[Start of section]

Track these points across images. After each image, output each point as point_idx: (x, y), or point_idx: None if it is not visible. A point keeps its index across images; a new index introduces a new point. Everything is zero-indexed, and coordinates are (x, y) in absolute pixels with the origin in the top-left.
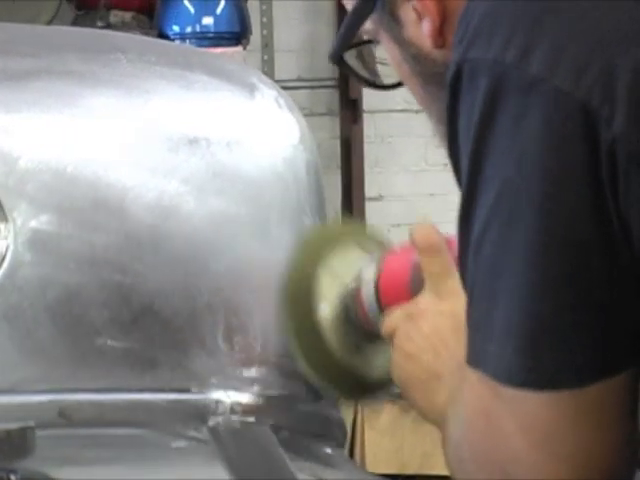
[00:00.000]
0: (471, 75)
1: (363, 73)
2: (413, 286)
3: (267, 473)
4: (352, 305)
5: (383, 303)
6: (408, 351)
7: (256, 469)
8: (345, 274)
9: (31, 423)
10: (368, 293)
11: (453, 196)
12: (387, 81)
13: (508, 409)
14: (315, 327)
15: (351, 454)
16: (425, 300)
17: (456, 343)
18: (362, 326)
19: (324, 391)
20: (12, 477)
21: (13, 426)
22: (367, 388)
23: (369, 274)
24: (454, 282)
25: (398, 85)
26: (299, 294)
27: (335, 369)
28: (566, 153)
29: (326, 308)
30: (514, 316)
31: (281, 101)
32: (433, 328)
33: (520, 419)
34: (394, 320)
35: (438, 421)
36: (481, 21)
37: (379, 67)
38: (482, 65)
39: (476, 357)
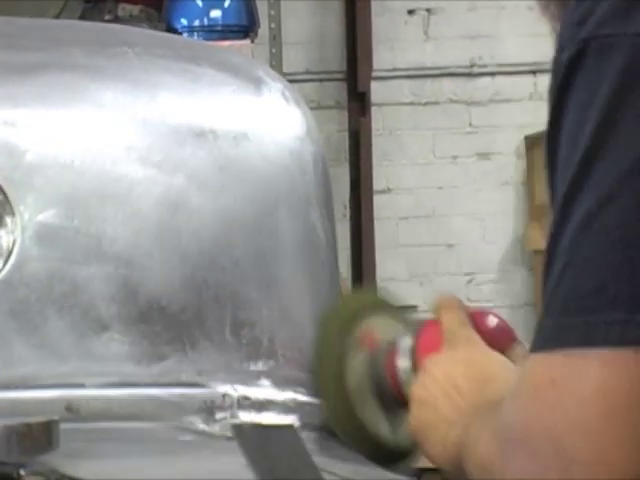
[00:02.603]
0: (601, 52)
1: None
2: None
3: (290, 467)
4: (383, 374)
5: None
6: (421, 399)
7: (281, 465)
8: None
9: (55, 417)
10: (403, 363)
11: (461, 189)
12: None
13: (588, 372)
14: (346, 396)
15: None
16: (443, 352)
17: (469, 390)
18: (392, 394)
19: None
20: (21, 472)
21: (36, 419)
22: (395, 455)
23: (405, 344)
24: (468, 332)
25: None
26: (330, 364)
27: (365, 439)
28: None
29: (356, 377)
30: (613, 275)
31: (287, 94)
32: (445, 374)
33: (603, 381)
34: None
35: (447, 465)
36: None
37: None
38: (619, 41)
39: (552, 335)
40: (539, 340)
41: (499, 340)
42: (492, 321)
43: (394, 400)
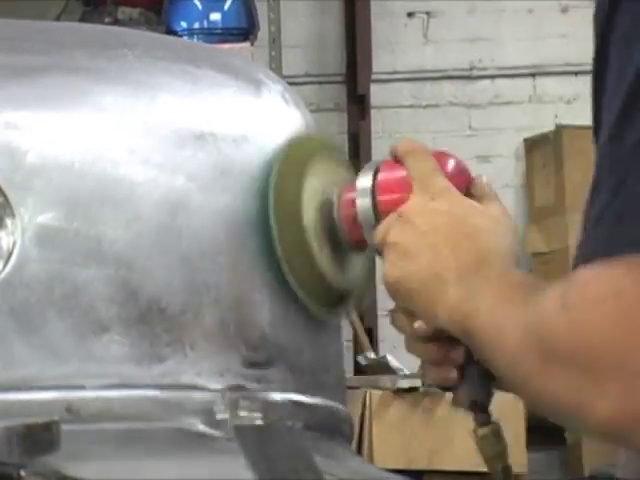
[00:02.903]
0: None
1: None
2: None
3: (290, 467)
4: (336, 215)
5: (381, 212)
6: (404, 249)
7: (281, 465)
8: (328, 184)
9: (55, 417)
10: (364, 204)
11: None
12: None
13: None
14: (299, 238)
15: (359, 449)
16: (417, 199)
17: (460, 246)
18: (345, 237)
19: (301, 298)
20: (22, 472)
21: (37, 420)
22: (340, 298)
23: (363, 184)
24: (442, 181)
25: None
26: (285, 201)
27: (315, 281)
28: None
29: (308, 219)
30: None
31: (287, 96)
32: (430, 226)
33: None
34: (387, 222)
35: (440, 323)
36: None
37: None
38: None
39: (618, 243)
40: (598, 248)
41: (460, 182)
42: (452, 163)
43: (346, 242)
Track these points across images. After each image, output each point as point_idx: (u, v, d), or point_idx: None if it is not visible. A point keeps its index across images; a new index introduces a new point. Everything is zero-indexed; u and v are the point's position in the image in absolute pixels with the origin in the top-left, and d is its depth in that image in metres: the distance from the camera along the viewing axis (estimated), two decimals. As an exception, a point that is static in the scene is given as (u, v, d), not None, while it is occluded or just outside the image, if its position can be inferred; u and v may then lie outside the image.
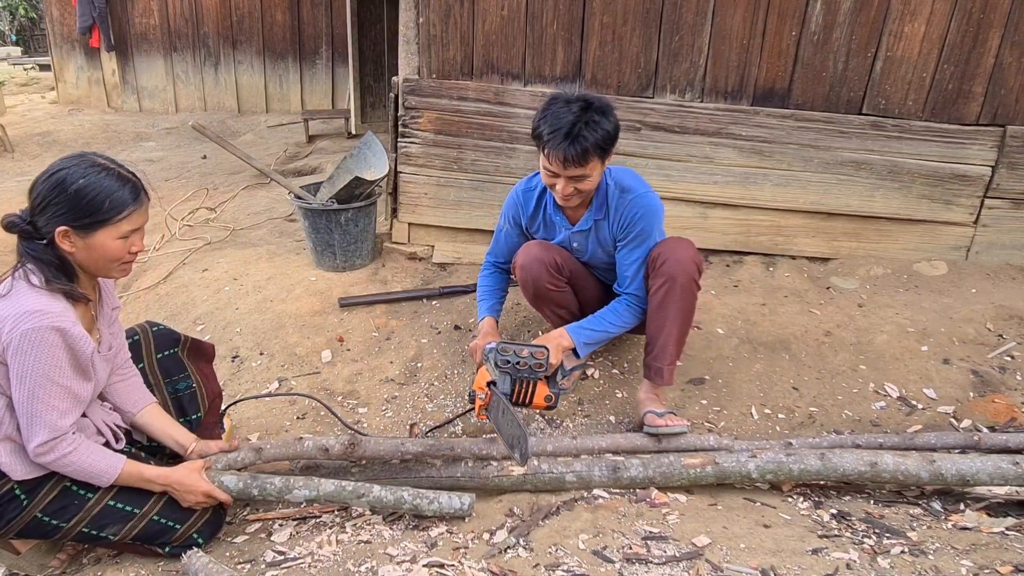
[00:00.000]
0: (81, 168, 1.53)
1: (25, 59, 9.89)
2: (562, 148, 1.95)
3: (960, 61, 2.98)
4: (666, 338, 2.17)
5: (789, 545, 1.71)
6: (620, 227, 2.22)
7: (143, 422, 1.90)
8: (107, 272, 1.65)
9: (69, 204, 1.51)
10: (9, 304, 1.51)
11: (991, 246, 3.27)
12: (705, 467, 1.96)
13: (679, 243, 2.18)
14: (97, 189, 1.52)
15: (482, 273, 2.54)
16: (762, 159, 3.15)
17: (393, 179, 3.32)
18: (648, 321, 2.22)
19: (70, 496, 1.67)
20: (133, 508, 1.73)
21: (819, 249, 3.32)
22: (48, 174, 1.54)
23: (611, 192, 2.21)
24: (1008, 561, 1.63)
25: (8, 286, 1.54)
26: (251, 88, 7.26)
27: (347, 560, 1.70)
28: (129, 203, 1.56)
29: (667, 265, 2.13)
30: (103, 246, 1.57)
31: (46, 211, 1.52)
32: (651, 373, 2.22)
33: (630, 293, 2.27)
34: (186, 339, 2.05)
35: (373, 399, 2.57)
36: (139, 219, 1.60)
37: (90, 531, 1.71)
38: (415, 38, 3.07)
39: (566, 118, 1.95)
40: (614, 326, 2.27)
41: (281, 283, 3.19)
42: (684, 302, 2.15)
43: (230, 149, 3.29)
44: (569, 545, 1.68)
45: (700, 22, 2.98)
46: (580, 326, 2.26)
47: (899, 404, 2.48)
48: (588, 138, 1.95)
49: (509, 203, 2.43)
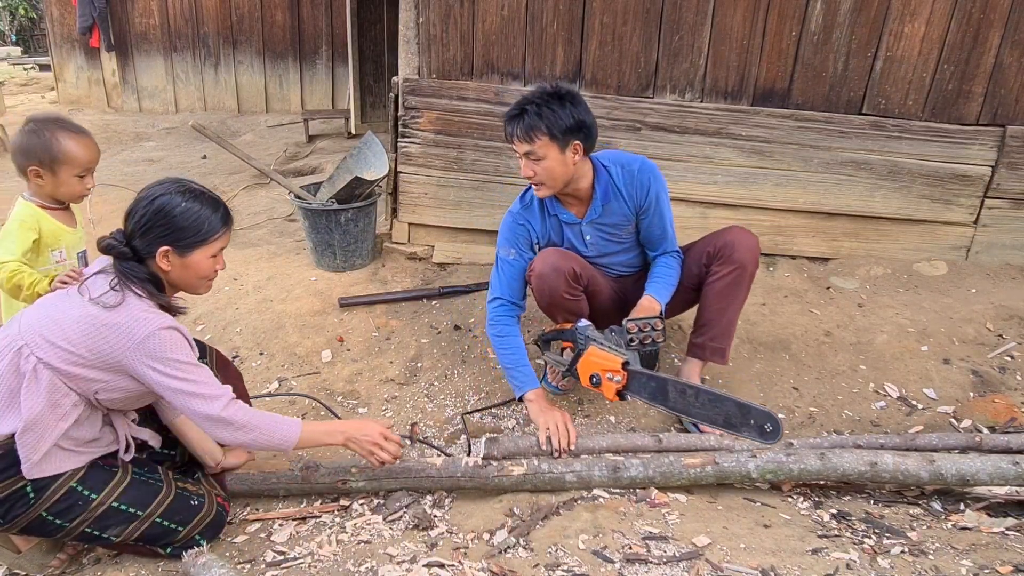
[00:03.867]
0: (180, 195, 1.67)
1: (25, 59, 9.90)
2: (509, 123, 2.11)
3: (960, 61, 2.98)
4: (730, 320, 2.30)
5: (789, 545, 1.71)
6: (640, 196, 2.26)
7: (181, 427, 1.96)
8: (195, 288, 1.76)
9: (172, 227, 1.64)
10: (120, 314, 1.60)
11: (991, 246, 3.27)
12: (705, 467, 1.96)
13: (746, 234, 2.30)
14: (197, 213, 1.67)
15: (495, 325, 2.28)
16: (762, 159, 3.15)
17: (393, 179, 3.32)
18: (708, 303, 2.32)
19: (75, 496, 1.68)
20: (137, 510, 1.74)
21: (819, 249, 3.32)
22: (149, 199, 1.65)
23: (614, 172, 2.25)
24: (1008, 561, 1.63)
25: (116, 298, 1.61)
26: (251, 88, 7.26)
27: (347, 560, 1.70)
28: (222, 225, 1.72)
29: (739, 253, 2.25)
30: (198, 264, 1.70)
31: (148, 233, 1.64)
32: (708, 353, 2.34)
33: (673, 251, 2.36)
34: (211, 349, 2.09)
35: (373, 399, 2.57)
36: (227, 239, 1.76)
37: (92, 531, 1.72)
38: (415, 38, 3.07)
39: (522, 100, 2.10)
40: (676, 278, 2.35)
41: (281, 283, 3.19)
42: (746, 290, 2.30)
43: (230, 149, 3.28)
44: (569, 545, 1.68)
45: (700, 22, 2.98)
46: (658, 288, 2.28)
47: (899, 404, 2.48)
48: (534, 116, 2.06)
49: (509, 229, 2.31)
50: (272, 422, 1.72)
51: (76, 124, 2.04)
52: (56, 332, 1.59)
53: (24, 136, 1.97)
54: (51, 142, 1.95)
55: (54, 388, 1.60)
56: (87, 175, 2.04)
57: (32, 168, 1.98)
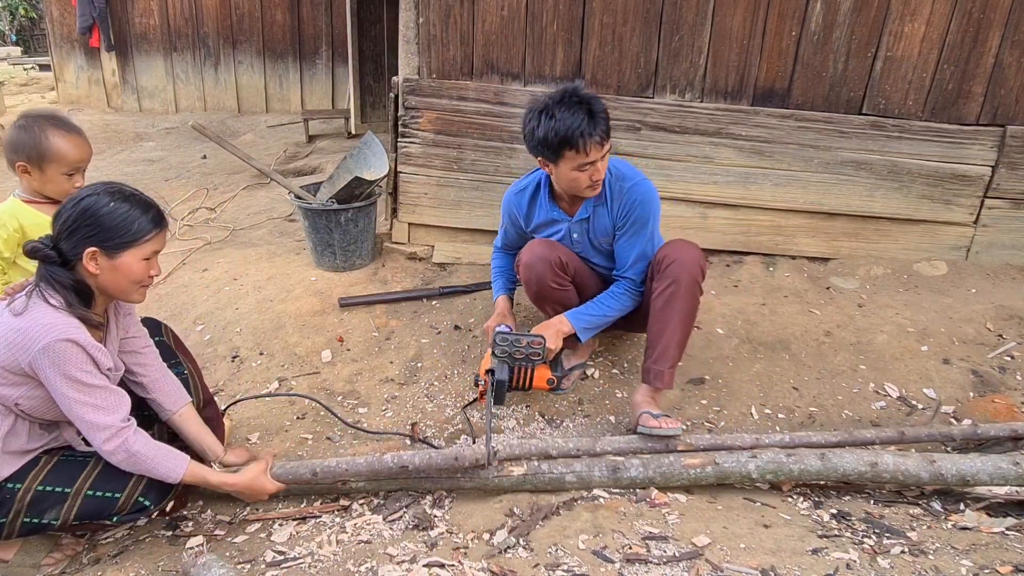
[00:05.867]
0: (108, 195, 1.63)
1: (25, 59, 9.89)
2: (594, 129, 2.00)
3: (960, 61, 2.98)
4: (668, 341, 2.16)
5: (789, 545, 1.71)
6: (620, 214, 2.24)
7: (178, 422, 1.97)
8: (127, 294, 1.72)
9: (98, 227, 1.60)
10: (23, 320, 1.57)
11: (991, 246, 3.27)
12: (705, 467, 1.96)
13: (684, 245, 2.18)
14: (125, 213, 1.63)
15: (493, 255, 2.67)
16: (762, 159, 3.15)
17: (393, 179, 3.32)
18: (650, 324, 2.21)
19: (2, 491, 1.67)
20: (64, 488, 1.71)
21: (819, 249, 3.32)
22: (75, 200, 1.62)
23: (608, 179, 2.23)
24: (1008, 561, 1.63)
25: (24, 304, 1.59)
26: (251, 88, 7.26)
27: (347, 560, 1.70)
28: (153, 227, 1.67)
29: (672, 267, 2.13)
30: (128, 267, 1.66)
31: (75, 235, 1.60)
32: (650, 377, 2.19)
33: (628, 277, 2.30)
34: (166, 326, 2.13)
35: (373, 399, 2.57)
36: (160, 242, 1.71)
37: (31, 520, 1.70)
38: (415, 38, 3.07)
39: (573, 109, 2.02)
40: (613, 310, 2.30)
41: (281, 283, 3.19)
42: (687, 305, 2.15)
43: (230, 149, 3.28)
44: (569, 545, 1.68)
45: (700, 22, 2.98)
46: (579, 312, 2.30)
47: (899, 404, 2.48)
48: (598, 108, 2.03)
49: (505, 205, 2.50)
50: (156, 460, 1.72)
51: (69, 122, 2.02)
52: None
53: (14, 131, 1.96)
54: (40, 139, 1.94)
55: None
56: (76, 174, 2.01)
57: (20, 164, 1.97)
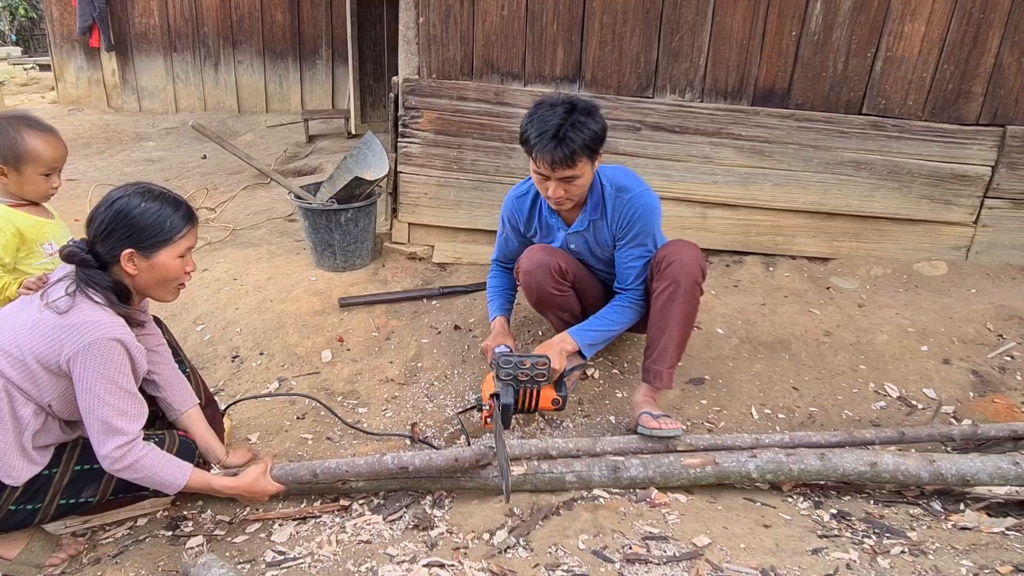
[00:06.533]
0: (139, 196, 1.66)
1: (25, 59, 9.89)
2: (548, 150, 1.97)
3: (960, 61, 2.98)
4: (667, 341, 2.15)
5: (789, 545, 1.71)
6: (619, 226, 2.22)
7: (186, 423, 1.98)
8: (164, 293, 1.75)
9: (133, 227, 1.63)
10: (70, 318, 1.58)
11: (991, 246, 3.27)
12: (705, 467, 1.96)
13: (684, 246, 2.17)
14: (157, 212, 1.65)
15: (490, 275, 2.62)
16: (762, 159, 3.15)
17: (393, 179, 3.32)
18: (650, 324, 2.21)
19: (37, 481, 1.68)
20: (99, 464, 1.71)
21: (819, 249, 3.32)
22: (108, 203, 1.65)
23: (607, 192, 2.20)
24: (1008, 561, 1.63)
25: (69, 303, 1.60)
26: (251, 88, 7.26)
27: (347, 560, 1.70)
28: (185, 223, 1.70)
29: (672, 268, 2.12)
30: (165, 266, 1.69)
31: (110, 237, 1.63)
32: (650, 376, 2.19)
33: (630, 290, 2.28)
34: (165, 326, 2.13)
35: (373, 399, 2.57)
36: (193, 238, 1.74)
37: (68, 501, 1.72)
38: (415, 38, 3.07)
39: (552, 121, 1.97)
40: (616, 324, 2.28)
41: (281, 283, 3.19)
42: (687, 306, 2.15)
43: (230, 149, 3.28)
44: (569, 545, 1.68)
45: (700, 22, 2.98)
46: (583, 328, 2.26)
47: (899, 404, 2.48)
48: (575, 139, 1.96)
49: (505, 208, 2.46)
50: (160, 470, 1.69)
51: (43, 122, 2.01)
52: (10, 340, 1.59)
53: None
54: (16, 140, 1.93)
55: (11, 398, 1.59)
56: (53, 173, 2.01)
57: None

[End of section]

Exercise requirements: Lines that contain "point" should be pulled from the entries above and reported.

Response to this exercise:
Track these points across images. After each image, output each point as point_idx: (x, y), or point_idx: None if it is not visible. A point keeps its index across images; a new index introduces a new point. Everything is zero-indexed, and coordinates are (x, y) in absolute pixels with the origin in the top-left.
Track these points across images. After each image, output each point as point_idx: (u, v, d), or point_idx: None if it is not visible. A point keeps its index across images; a new index introduces a new point. Everything is zero-indexed; u and v are the point's position in the image in absolute pixels with the origin in the top-left, and d is its depth in that image in metres: the distance from the camera along the viewing axis (estimated), two decimals. As an exception, a point that is static in the scene is given as (u, v, d), not None, while it is occluded or just outside the image, if its position can be inferred; u and v may then lie outside the image.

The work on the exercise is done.